TEXT:
%%

A prevention planning app, developed by Australian experts, reduces the risk of suicide in mentally ill patients and should be considered as part of a mental health treatment plan.
The free app, BeyondNow, has been designed for patients to help them monitor and manage their illness, and work through a suicide prevention plan in times of crisis. Among other features, the app helps patients who develop suicidal ideation by reminding them of reasons to keep living through their own written testimony and personal photographs.
Associate Professor Grant Blashki, GP and Lead Clinical Adviser of Beyondblue was discussing the app at the recent GPCE conference in Sydney and suggests GPs consider it as part of a patient’s therapy.
While originally launched in 2016 and already downloaded by more than 60,000 individuals, the effectiveness of the app could be enhanced if incorporated as part of a patient’s management plan – a form of digital contract, that if appropriate could be emailed between the patient, the doctor and family members.
“In my clinic, I use the app as part of my mental health assessment, particularly with patients who indicate they are having suicidal thoughts,” he said.
Once downloaded the app directs the user to record details about their condition, their current situation and their plans for management. Professor Blashki suggests this process could be started during the GP consult.
“They don’t have to fill it all in while they are in the consult. I say ‘look maybe play with this when you go home and add in your own personal material and when you come back let’s have a look at it together’,” Professor Blashki said.

%%

Continue the article about the BeyondNow suicide prevention app, picking up after its final sentence.

EXCERPTED RECORDS:
%%

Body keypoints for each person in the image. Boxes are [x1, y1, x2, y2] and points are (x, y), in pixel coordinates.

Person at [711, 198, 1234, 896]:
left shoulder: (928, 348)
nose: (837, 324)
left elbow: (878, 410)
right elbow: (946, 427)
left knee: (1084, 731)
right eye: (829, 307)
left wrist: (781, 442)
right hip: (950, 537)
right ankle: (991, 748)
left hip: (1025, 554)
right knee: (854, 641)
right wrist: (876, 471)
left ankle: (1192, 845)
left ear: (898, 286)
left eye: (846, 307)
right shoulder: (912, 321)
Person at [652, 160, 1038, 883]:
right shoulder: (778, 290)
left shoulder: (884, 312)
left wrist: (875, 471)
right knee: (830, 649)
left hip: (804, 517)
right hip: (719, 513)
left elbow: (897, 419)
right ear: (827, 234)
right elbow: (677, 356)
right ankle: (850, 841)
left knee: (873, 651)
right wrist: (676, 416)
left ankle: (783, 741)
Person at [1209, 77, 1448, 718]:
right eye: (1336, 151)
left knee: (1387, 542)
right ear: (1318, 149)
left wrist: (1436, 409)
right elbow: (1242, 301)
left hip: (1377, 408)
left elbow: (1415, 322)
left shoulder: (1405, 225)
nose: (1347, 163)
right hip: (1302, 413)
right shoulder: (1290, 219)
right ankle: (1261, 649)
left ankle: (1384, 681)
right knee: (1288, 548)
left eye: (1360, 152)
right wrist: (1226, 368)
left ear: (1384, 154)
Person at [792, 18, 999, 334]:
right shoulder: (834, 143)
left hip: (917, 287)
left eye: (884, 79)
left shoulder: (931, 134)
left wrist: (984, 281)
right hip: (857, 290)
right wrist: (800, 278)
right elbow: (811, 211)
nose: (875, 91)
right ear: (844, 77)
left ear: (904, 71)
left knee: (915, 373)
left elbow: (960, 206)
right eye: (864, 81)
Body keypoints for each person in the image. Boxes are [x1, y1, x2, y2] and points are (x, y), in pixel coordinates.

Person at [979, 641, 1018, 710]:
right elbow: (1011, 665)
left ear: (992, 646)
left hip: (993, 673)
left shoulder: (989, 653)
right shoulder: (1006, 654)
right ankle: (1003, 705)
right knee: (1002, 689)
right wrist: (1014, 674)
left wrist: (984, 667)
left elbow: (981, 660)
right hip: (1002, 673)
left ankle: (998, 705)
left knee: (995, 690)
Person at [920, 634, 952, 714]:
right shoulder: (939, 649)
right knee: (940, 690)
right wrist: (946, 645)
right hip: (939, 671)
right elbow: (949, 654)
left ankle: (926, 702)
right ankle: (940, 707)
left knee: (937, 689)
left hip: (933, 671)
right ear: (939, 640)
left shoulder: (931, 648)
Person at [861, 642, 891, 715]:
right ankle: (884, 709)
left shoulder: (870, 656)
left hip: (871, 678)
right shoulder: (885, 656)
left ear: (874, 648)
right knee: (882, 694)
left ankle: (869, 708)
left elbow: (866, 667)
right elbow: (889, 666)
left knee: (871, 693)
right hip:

%%

RESPONSE:
Importantly, the patient is prompted to record any warning signs that they might be considering self-harm and have listed coping mechanisms and strategies which could help.
BeyondNow was co-created by Associate Professor Glenn Melvin, clinical psychologist from Deakin University who validated the app in a published study involving 36 patients at risk of suicide.
Over the eight week trial, Professor Melvin found use of the app was associated with a significant improvement in the patients’ capacity to cope with suicidal thoughts.
Professor Blashki said the app allowed for an ongoing digital mental health conversation, which was a powerful therapeutic tool.
“Anecdotally patients tell me it’s an anchor for them. We’re all wedded to our phones now. They have a whole suicide prevention plan in their pocket, easy to access if they are in crisis,” he said.
While the app won’t solve the problem of suicide risk altogether, it’s a very practical tool for GPs to recommend to help patients work through issues as they arise, Professor Blashki said.
“I write it in my notes to remind myself they are using the app and then I can use that in the future to ask them how they are going with it,” he said.
“As a GP, for my patients, I know that their suicidal impulses will often pass like a wave and I am keen to do everything I can to help them weather these crisis moments until they are safe again,” Dr Blashki said.